*** Provided entries Section Begins ***

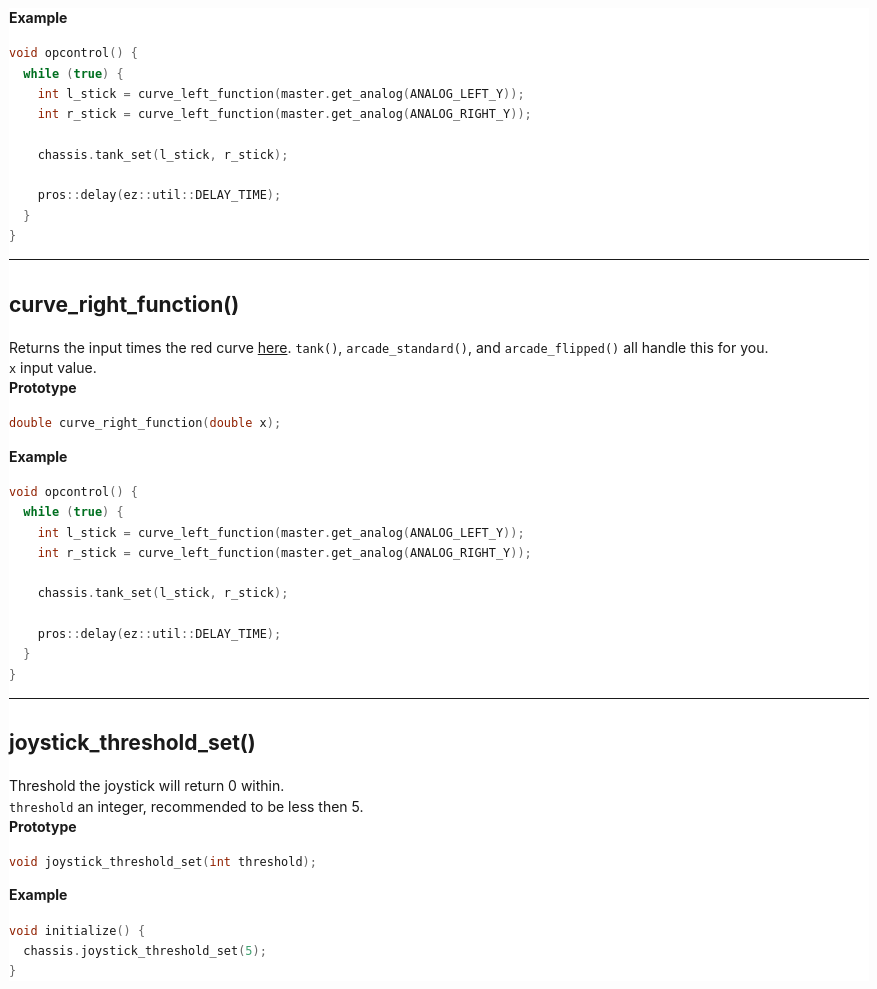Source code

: **Example** 
```cpp
void opcontrol() {
  while (true) {
    int l_stick = curve_left_function(master.get_analog(ANALOG_LEFT_Y));
    int r_stick = curve_left_function(master.get_analog(ANALOG_RIGHT_Y));
    
    chassis.tank_set(l_stick, r_stick);
    
    pros::delay(ez::util::DELAY_TIME);
  }
}
```


---


## curve_right_function()
Returns the input times the red curve [here](https://www.desmos.com/calculator/rcfjjg83zx).  `tank()`, `arcade_standard()`, and `arcade_flipped()` all handle this for you.  
`x` input value.  
**Prototype**
```cpp
double curve_right_function(double x);
```

**Example** 
```cpp
void opcontrol() {
  while (true) {
    int l_stick = curve_left_function(master.get_analog(ANALOG_LEFT_Y));
    int r_stick = curve_left_function(master.get_analog(ANALOG_RIGHT_Y));
    
    chassis.tank_set(l_stick, r_stick);
    
    pros::delay(ez::util::DELAY_TIME);
  }
}
```


---


## joystick_threshold_set()
Threshold the joystick will return 0 within.   
`threshold` an integer, recommended to be less then 5.  
**Prototype**
```cpp
void joystick_threshold_set(int threshold);
```

**Example** 
```cpp
void initialize() {
  chassis.joystick_threshold_set(5);
}
```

*** Provided entries Section Ends ***

- Action item -
Give the count of lines in the records above that hold the string "void", and only that count.

- Response box -
4